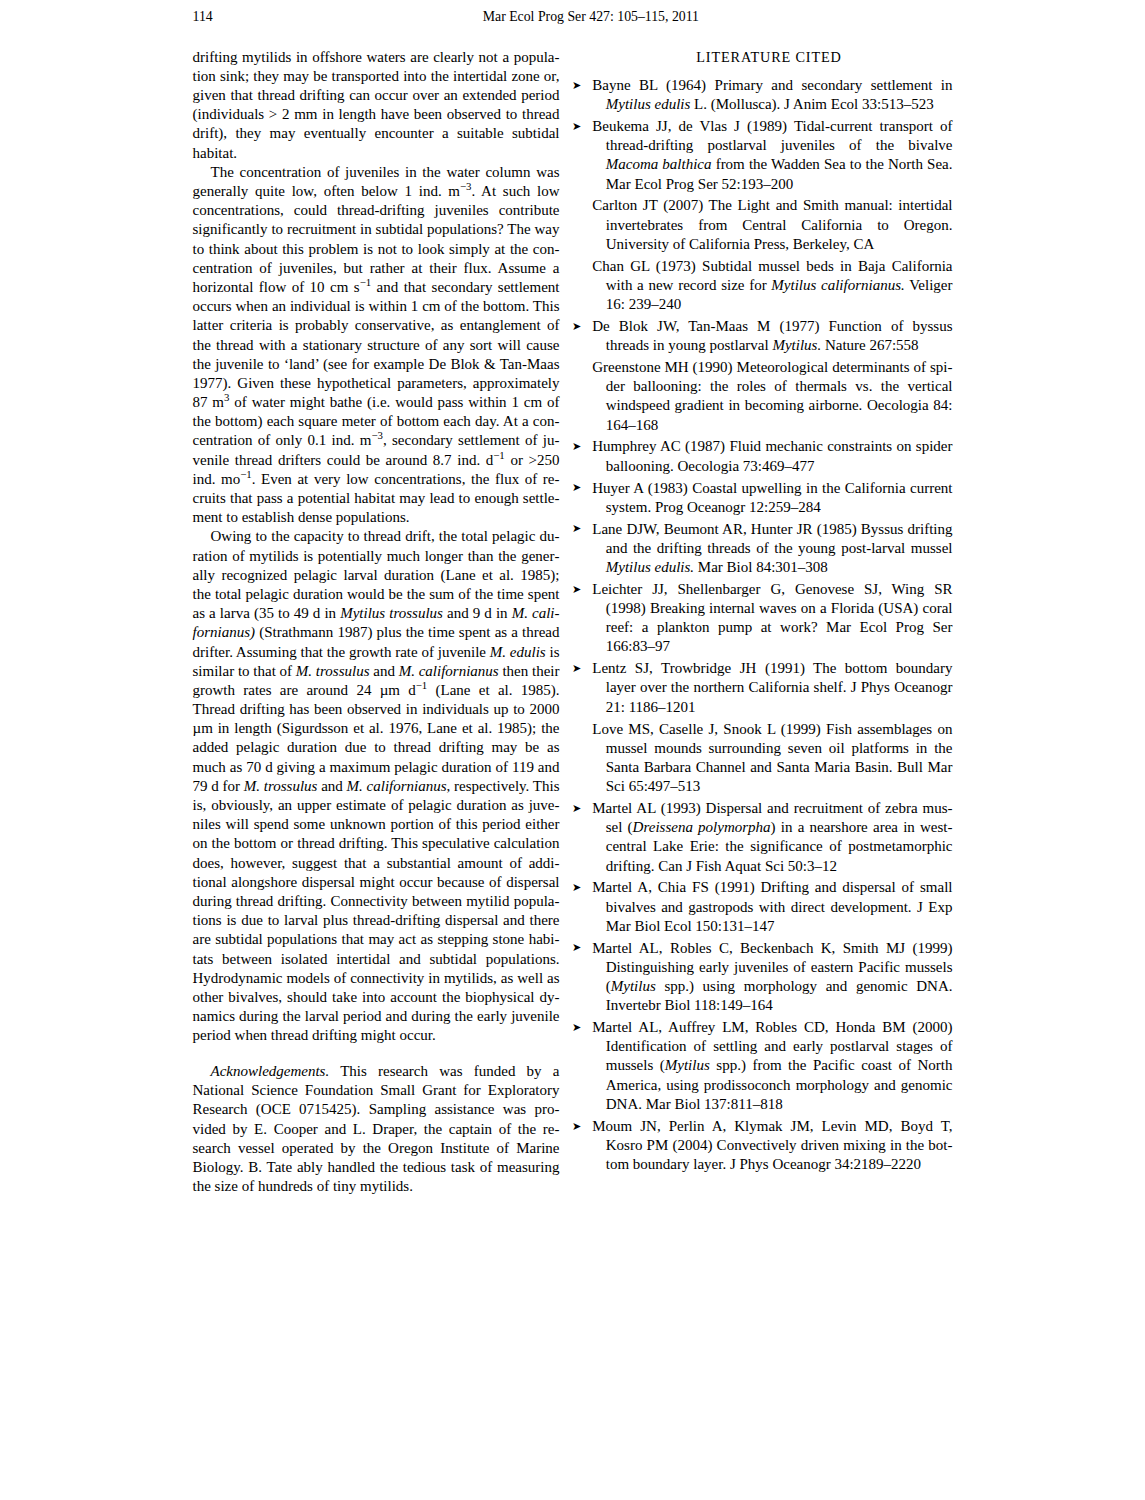114 Mar Ecol Prog Ser 427: 105–115, 2011
drifting mytilids in offshore waters are clearly not a population sink; they may be transported into the intertidal zone or, given that thread drifting can occur over an extended period (individuals > 2 mm in length have been observed to thread drift), they may eventually encounter a suitable subtidal habitat.
The concentration of juveniles in the water column was generally quite low, often below 1 ind. m−3. At such low concentrations, could thread-drifting juveniles contribute significantly to recruitment in subtidal populations? The way to think about this problem is not to look simply at the concentration of juveniles, but rather at their flux. Assume a horizontal flow of 10 cm s−1 and that secondary settlement occurs when an individual is within 1 cm of the bottom. This latter criteria is probably conservative, as entanglement of the thread with a stationary structure of any sort will cause the juvenile to ‘land’ (see for example De Blok & Tan-Maas 1977). Given these hypothetical parameters, approximately 87 m3 of water might bathe (i.e. would pass within 1 cm of the bottom) each square meter of bottom each day. At a concentration of only 0.1 ind. m−3, secondary settlement of juvenile thread drifters could be around 8.7 ind. d−1 or >250 ind. mo−1. Even at very low concentrations, the flux of recruits that pass a potential habitat may lead to enough settlement to establish dense populations.
Owing to the capacity to thread drift, the total pelagic duration of mytilids is potentially much longer than the generally recognized pelagic larval duration (Lane et al. 1985); the total pelagic duration would be the sum of the time spent as a larva (35 to 49 d in Mytilus trossulus and 9 d in M. californianus) (Strathmann 1987) plus the time spent as a thread drifter. Assuming that the growth rate of juvenile M. edulis is similar to that of M. trossulus and M. californianus then their growth rates are around 24 µm d−1 (Lane et al. 1985). Thread drifting has been observed in individuals up to 2000 µm in length (Sigurdsson et al. 1976, Lane et al. 1985); the added pelagic duration due to thread drifting may be as much as 70 d giving a maximum pelagic duration of 119 and 79 d for M. trossulus and M. californianus, respectively. This is, obviously, an upper estimate of pelagic duration as juveniles will spend some unknown portion of this period either on the bottom or thread drifting. This speculative calculation does, however, suggest that a substantial amount of additional alongshore dispersal might occur because of dispersal during thread drifting. Connectivity between mytilid populations is due to larval plus thread-drifting dispersal and there are subtidal populations that may act as stepping stone habitats between isolated intertidal and subtidal populations. Hydrodynamic models of connectivity in mytilids, as well as other bivalves, should take into account the biophysical dynamics during the larval period and during the early juvenile period when thread drifting might occur.
Acknowledgements. This research was funded by a National Science Foundation Small Grant for Exploratory Research (OCE 0715425). Sampling assistance was provided by E. Cooper and L. Draper, the captain of the research vessel operated by the Oregon Institute of Marine Biology. B. Tate ably handled the tedious task of measuring the size of hundreds of tiny mytilids.
Literature Cited
Bayne BL (1964) Primary and secondary settlement in Mytilus edulis L. (Mollusca). J Anim Ecol 33:513–523
Beukema JJ, de Vlas J (1989) Tidal-current transport of thread-drifting postlarval juveniles of the bivalve Macoma balthica from the Wadden Sea to the North Sea. Mar Ecol Prog Ser 52:193–200
Carlton JT (2007) The Light and Smith manual: intertidal invertebrates from Central California to Oregon. University of California Press, Berkeley, CA
Chan GL (1973) Subtidal mussel beds in Baja California with a new record size for Mytilus californianus. Veliger 16: 239–240
De Blok JW, Tan-Maas M (1977) Function of byssus threads in young postlarval Mytilus. Nature 267:558
Greenstone MH (1990) Meteorological determinants of spider ballooning: the roles of thermals vs. the vertical windspeed gradient in becoming airborne. Oecologia 84: 164–168
Humphrey AC (1987) Fluid mechanic constraints on spider ballooning. Oecologia 73:469–477
Huyer A (1983) Coastal upwelling in the California current system. Prog Oceanogr 12:259–284
Lane DJW, Beumont AR, Hunter JR (1985) Byssus drifting and the drifting threads of the young post-larval mussel Mytilus edulis. Mar Biol 84:301–308
Leichter JJ, Shellenbarger G, Genovese SJ, Wing SR (1998) Breaking internal waves on a Florida (USA) coral reef: a plankton pump at work? Mar Ecol Prog Ser 166:83–97
Lentz SJ, Trowbridge JH (1991) The bottom boundary layer over the northern California shelf. J Phys Oceanogr 21: 1186–1201
Love MS, Caselle J, Snook L (1999) Fish assemblages on mussel mounds surrounding seven oil platforms in the Santa Barbara Channel and Santa Maria Basin. Bull Mar Sci 65:497–513
Martel AL (1993) Dispersal and recruitment of zebra mussel (Dreissena polymorpha) in a nearshore area in west-central Lake Erie: the significance of postmetamorphic drifting. Can J Fish Aquat Sci 50:3–12
Martel A, Chia FS (1991) Drifting and dispersal of small bivalves and gastropods with direct development. J Exp Mar Biol Ecol 150:131–147
Martel AL, Robles C, Beckenbach K, Smith MJ (1999) Distinguishing early juveniles of eastern Pacific mussels (Mytilus spp.) using morphology and genomic DNA. Invertebr Biol 118:149–164
Martel AL, Auffrey LM, Robles CD, Honda BM (2000) Identification of settling and early postlarval stages of mussels (Mytilus spp.) from the Pacific coast of North America, using prodissoconch morphology and genomic DNA. Mar Biol 137:811–818
Moum JN, Perlin A, Klymak JM, Levin MD, Boyd T, Kosro PM (2004) Convectively driven mixing in the bottom boundary layer. J Phys Oceanogr 34:2189–2220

------------------------------------------------

Read the lines above. Gather those in which the string "ballooning" is found.

# Output for this task:
Greenstone MH (1990) Meteorological determinants of spider ballooning: the roles of thermals vs. the vertical windspeed gradient in becoming airborne. Oecologia 84: 164–168
Humphrey AC (1987) Fluid mechanic constraints on spider ballooning. Oecologia 73:469–477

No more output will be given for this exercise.